Le « Triangle de l’Assainissement » : une nouvelle boussole pour l’Afrique ?
Ce qui relie ces trois expériences, c’est ce que le Pr Yamauchi appelle le « Sanitation Triangle », un cadre d’analyse qui repose sur trois piliers indissociables : la Santé, les Matériaux (la technique, l’économie) et le Socio-Culturel (les croyances, les habitudes, le genre). Ignorer l’un de ces angles, c’est condamner un projet à l’échec.
C’est là que la visite du Pr Yamauchi à Abidjan prend tout son sens.
Et maintenant, quelle suite pour la Côte d’Ivoire ?

Dans son mot de clôture, le Professeur Méité Syndou, Directeur de l’IPCI, a souligné la convergence des missions du Département Environnement et Santé de l’Institut avec la vision de la Fondation TODA.
La conférence n’était pas une fin en soi, mais une porte d’entrée vers une collaboration prometteuse. L’expertise ivoirienne en santé publique, combinée à l’approche participative et systémique du Pr Yamauchi, ouvre des perspectives passionnantes :
- Des projets pilotes « co-créés » dans les quartiers informels d’Abidjan, inspirés des modèles indonésien et zambien.
- L’implication de la jeunesse ivoirienne, des écoles aux associations, pour en faire des sentinelles de l’hygiène et de l’assainissement.
- Une réflexion sur la valorisation économique des déchets, transformant un fardeau sanitaire en opportunité pour l’agriculture périurbaine.

Un futur durable est possible.
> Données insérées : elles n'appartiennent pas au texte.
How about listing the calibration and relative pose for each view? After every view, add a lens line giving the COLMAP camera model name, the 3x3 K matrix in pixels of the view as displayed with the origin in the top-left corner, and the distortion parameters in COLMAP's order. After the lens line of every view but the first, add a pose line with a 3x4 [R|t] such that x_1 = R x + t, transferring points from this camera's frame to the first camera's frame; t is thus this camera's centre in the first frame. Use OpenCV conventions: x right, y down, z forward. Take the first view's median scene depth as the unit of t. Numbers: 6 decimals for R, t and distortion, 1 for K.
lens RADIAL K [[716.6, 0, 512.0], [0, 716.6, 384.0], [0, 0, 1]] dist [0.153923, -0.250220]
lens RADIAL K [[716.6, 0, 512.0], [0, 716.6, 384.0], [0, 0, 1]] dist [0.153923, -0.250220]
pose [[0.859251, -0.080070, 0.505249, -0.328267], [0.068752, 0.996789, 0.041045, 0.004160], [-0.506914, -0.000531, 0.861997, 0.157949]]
Il ne se trouve pas seulement dans des laboratoires high-techs, mais dans l’intelligence collective des communautés, des enfants, des jeunes et des chercheurs.
Le message du Pr Yamauchi est un message d’espoir pragmatique : face aux défis de l’eau et de l’assainissement, nous avons tous un rôle à jouer. Et le voyage ne fait que commencer entre Sapporo, Lusaka… et Abidjan.